### Page images and extracted text
_ _ _ _

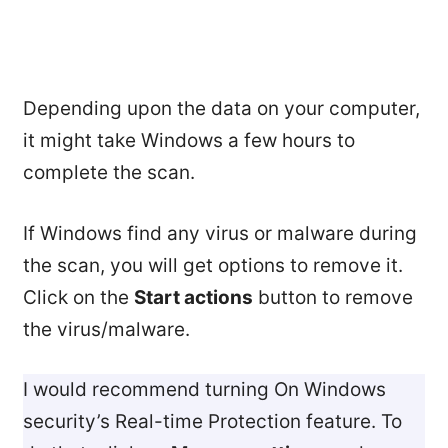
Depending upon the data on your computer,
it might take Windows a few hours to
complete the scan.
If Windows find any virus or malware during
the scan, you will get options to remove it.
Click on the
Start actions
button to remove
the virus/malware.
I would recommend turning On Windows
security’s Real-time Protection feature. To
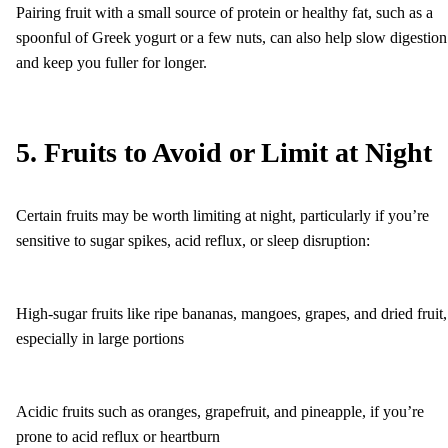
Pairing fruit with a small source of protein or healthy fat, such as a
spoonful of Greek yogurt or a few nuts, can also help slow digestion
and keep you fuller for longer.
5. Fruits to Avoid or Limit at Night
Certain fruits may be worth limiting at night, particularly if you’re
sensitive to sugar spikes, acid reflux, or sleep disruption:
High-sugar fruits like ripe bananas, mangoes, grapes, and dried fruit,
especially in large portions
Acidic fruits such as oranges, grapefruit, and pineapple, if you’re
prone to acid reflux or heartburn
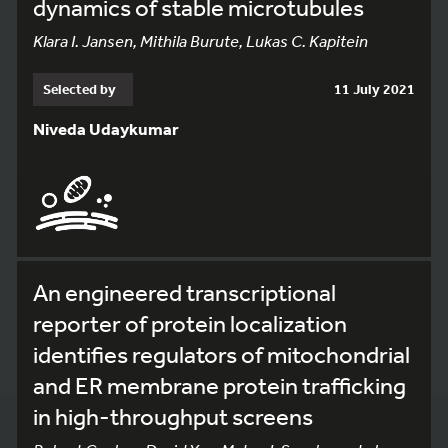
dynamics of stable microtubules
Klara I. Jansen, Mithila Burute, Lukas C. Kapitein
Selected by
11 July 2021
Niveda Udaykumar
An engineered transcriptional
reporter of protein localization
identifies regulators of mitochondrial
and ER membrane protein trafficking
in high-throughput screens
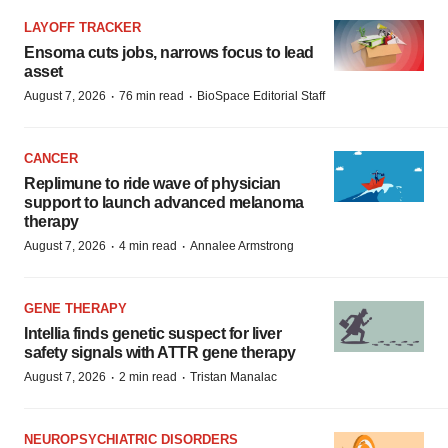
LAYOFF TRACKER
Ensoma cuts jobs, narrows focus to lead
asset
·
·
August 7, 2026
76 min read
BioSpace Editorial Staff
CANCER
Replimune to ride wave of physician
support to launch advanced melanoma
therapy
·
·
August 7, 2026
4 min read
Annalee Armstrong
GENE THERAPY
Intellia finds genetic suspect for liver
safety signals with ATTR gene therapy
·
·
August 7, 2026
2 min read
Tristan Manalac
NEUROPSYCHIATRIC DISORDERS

_ _ _ _

### TASK PROMPT
Restate the records in full and word for word, but keep the pictures out.

### TASK RESULT
Depending upon the data on your computer,
it might take Windows a few hours to
complete the scan.
If Windows find any virus or malware during
the scan, you will get options to remove it.
Click on the
Start actions
button to remove
the virus/malware.
I would recommend turning On Windows
security’s Real-time Protection feature. To
Pairing fruit with a small source of protein or healthy fat, such as a
spoonful of Greek yogurt or a few nuts, can also help slow digestion
and keep you fuller for longer.
5. Fruits to Avoid or Limit at Night
Certain fruits may be worth limiting at night, particularly if you’re
sensitive to sugar spikes, acid reflux, or sleep disruption:
High-sugar fruits like ripe bananas, mangoes, grapes, and dried fruit,
especially in large portions
Acidic fruits such as oranges, grapefruit, and pineapple, if you’re
prone to acid reflux or heartburn
dynamics of stable microtubules
Klara I. Jansen, Mithila Burute, Lukas C. Kapitein
Selected by
11 July 2021
Niveda Udaykumar
An engineered transcriptional
reporter of protein localization
identifies regulators of mitochondrial
and ER membrane protein trafficking
in high-throughput screens
LAYOFF TRACKER
Ensoma cuts jobs, narrows focus to lead
asset
·
·
August 7, 2026
76 min read
BioSpace Editorial Staff
CANCER
Replimune to ride wave of physician
support to launch advanced melanoma
therapy
·
·
August 7, 2026
4 min read
Annalee Armstrong
GENE THERAPY
Intellia finds genetic suspect for liver
safety signals with ATTR gene therapy
·
·
August 7, 2026
2 min read
Tristan Manalac
NEUROPSYCHIATRIC DISORDERS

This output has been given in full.